There are other approaches too, but the effect is the same: the amount of space outside matter structures increases at an accelerating rate in the late universe, and this corresponds in a frame-dependent way to an energy-density that remains constant as the energy-density of the fields of the Standard Model decreases. That is, in such a frame of reference, matter and radiation dilute away with the expansion MUCH faster than dark energy does.

Another approach is literally the cosmological constant, which if zero gives the inertial picture above, but if it takes on a small positive value, it produces a late-time acceleration of the expansion. No known fields behave like this: matter-density varies by location in spacetime (clumpier in space, tending to diffuse apart (especially light) or collapse gravitationally (especially baryons) over time), gravitational fields vary with position in spacetime and typically with the distribution of matter. By contrast, the cosmological constant is literally identically everywhere-and-everywhen. More likely we will find evidence for something which closely approximates the cosmological constant at large scales, with differences in the density of the "cosmological not-quite-constant field" lining up very closely with observed differences in the density of matter.

> clever nature of this mechanism

Cleverness shouldn't be expected of the mechanism itself, although it will probably take some cleverness to describe the mechanism in a tractable/scalable-yet-accurate-in-detail manner.

WRT your final sentence, General Relativity works just fine in the total absence of dark energy, and dark energy as the cosmological constant has been captured as the factor \Lambda in the Einstein Field Equations.
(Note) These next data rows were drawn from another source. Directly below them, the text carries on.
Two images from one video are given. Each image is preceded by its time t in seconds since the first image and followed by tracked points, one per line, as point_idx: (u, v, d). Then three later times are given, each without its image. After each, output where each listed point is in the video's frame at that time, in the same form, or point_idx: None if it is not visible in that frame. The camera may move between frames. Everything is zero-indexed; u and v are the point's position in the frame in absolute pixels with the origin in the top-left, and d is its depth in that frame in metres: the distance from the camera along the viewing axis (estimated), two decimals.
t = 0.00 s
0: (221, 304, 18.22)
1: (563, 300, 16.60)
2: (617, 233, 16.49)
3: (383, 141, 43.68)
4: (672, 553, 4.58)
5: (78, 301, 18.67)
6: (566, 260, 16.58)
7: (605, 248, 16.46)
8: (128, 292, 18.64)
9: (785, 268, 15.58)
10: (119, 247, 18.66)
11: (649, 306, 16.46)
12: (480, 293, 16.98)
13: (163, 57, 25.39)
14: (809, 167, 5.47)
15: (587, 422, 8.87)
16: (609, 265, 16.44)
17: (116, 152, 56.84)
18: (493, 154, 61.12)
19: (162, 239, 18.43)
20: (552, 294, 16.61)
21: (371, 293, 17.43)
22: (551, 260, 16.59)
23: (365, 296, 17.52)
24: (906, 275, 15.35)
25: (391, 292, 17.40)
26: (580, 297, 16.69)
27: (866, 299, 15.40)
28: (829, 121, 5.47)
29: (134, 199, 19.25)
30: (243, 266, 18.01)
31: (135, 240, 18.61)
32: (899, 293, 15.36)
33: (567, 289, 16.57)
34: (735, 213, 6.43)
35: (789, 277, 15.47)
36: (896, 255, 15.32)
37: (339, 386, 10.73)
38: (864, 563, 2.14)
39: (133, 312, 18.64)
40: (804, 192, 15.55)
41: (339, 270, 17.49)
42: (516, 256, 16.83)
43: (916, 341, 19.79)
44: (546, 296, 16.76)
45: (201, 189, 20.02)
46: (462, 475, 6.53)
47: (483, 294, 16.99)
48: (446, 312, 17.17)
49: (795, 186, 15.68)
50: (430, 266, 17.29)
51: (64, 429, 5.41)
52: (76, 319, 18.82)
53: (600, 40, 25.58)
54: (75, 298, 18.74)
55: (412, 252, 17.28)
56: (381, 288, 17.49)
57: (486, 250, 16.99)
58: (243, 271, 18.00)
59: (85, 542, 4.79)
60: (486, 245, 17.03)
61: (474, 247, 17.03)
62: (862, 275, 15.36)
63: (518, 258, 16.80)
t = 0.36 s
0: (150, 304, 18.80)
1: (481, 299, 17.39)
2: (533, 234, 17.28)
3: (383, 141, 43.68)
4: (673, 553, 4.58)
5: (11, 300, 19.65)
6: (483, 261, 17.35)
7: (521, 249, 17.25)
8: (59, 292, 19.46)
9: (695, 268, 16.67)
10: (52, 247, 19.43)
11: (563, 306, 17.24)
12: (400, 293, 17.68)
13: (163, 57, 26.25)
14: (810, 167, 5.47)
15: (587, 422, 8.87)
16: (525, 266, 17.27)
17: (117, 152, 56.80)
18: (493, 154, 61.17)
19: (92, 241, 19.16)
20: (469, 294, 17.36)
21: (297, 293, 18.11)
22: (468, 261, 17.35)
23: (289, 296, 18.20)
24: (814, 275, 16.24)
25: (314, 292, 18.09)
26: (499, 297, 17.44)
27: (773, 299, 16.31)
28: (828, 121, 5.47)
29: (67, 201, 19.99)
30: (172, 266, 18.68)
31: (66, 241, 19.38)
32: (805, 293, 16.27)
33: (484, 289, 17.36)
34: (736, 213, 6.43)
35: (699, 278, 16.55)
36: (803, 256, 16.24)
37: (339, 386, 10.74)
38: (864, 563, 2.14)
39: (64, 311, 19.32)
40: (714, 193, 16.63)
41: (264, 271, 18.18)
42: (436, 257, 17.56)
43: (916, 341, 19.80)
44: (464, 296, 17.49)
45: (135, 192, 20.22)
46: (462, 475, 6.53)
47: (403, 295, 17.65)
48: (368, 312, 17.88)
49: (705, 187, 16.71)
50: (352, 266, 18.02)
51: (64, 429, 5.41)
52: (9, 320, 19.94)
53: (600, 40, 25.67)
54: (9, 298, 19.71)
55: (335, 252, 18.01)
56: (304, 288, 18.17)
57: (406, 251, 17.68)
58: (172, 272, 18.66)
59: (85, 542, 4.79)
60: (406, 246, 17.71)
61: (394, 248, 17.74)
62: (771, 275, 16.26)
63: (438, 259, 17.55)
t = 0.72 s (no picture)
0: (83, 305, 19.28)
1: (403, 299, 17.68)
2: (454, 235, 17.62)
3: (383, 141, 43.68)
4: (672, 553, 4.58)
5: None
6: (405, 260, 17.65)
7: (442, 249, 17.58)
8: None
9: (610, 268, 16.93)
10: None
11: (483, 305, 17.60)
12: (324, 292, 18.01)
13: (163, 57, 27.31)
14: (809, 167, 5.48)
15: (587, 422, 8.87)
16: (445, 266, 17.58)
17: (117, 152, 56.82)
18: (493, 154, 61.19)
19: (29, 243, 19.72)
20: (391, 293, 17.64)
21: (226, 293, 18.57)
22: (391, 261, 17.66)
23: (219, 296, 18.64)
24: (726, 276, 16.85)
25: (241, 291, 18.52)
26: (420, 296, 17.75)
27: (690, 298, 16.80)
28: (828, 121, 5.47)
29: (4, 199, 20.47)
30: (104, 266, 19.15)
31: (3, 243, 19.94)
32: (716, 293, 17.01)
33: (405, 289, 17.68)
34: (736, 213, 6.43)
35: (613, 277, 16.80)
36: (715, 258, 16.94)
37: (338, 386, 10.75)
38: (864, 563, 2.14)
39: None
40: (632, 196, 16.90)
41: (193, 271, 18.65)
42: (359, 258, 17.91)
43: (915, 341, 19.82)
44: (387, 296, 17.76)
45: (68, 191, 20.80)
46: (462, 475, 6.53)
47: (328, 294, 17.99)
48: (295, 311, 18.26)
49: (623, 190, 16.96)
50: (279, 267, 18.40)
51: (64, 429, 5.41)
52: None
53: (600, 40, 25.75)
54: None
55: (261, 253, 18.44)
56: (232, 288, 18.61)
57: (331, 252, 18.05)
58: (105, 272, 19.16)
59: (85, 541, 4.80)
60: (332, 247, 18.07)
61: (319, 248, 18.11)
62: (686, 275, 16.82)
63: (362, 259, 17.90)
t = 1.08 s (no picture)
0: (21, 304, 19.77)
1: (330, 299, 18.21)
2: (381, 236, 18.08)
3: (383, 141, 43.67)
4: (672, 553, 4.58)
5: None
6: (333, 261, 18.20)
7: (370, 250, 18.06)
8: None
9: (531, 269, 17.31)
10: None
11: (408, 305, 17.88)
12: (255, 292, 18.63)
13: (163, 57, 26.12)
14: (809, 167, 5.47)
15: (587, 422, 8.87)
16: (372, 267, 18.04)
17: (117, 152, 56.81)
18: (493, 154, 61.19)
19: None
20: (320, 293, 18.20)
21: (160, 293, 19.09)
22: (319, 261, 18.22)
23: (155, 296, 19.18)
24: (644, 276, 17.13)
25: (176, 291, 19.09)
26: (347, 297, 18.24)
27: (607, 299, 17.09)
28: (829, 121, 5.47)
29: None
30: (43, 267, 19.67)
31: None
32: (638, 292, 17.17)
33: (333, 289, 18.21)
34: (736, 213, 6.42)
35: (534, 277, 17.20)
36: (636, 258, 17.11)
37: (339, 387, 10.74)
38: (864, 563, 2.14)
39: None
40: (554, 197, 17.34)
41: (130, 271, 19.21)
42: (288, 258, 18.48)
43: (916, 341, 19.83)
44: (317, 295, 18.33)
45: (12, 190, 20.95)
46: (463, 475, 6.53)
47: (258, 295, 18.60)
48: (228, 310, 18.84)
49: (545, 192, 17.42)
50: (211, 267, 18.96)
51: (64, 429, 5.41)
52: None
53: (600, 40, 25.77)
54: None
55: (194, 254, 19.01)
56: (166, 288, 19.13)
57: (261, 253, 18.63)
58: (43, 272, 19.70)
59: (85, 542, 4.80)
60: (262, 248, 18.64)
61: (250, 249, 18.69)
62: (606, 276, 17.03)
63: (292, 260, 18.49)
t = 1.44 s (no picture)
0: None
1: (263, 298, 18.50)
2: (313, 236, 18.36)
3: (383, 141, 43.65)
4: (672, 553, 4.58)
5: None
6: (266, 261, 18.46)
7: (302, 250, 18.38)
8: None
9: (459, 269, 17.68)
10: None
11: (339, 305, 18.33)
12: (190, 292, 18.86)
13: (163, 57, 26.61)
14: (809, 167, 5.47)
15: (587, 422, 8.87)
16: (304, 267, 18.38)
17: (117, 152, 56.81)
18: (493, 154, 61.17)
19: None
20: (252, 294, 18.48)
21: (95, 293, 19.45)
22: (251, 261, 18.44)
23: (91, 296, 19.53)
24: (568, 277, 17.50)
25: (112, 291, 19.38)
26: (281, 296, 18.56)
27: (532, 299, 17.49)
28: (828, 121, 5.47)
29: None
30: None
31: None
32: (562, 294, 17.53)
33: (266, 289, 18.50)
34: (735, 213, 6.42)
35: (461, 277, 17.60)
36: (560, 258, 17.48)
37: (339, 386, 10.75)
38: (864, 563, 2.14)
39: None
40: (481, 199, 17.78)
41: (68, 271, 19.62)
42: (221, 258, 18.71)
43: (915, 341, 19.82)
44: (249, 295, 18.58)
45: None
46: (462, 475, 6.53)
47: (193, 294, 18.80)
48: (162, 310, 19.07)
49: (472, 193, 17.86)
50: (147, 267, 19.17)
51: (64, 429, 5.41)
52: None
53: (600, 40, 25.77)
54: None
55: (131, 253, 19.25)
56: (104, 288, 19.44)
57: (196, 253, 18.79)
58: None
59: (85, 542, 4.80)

That's like saying that all matter has been captured as a factor in the Einstein Field Equations, though: it has taken a lot of work including things like studying https://en.wikipedia.org/wiki/Deep_inelastic_scattering to work out many of the finer details of the stress-energy tensor. A comparable program likely is needed to work out the finer details of \Lambda, which might lead to a formal explanation along the lines of the informal one a few paragraphs above.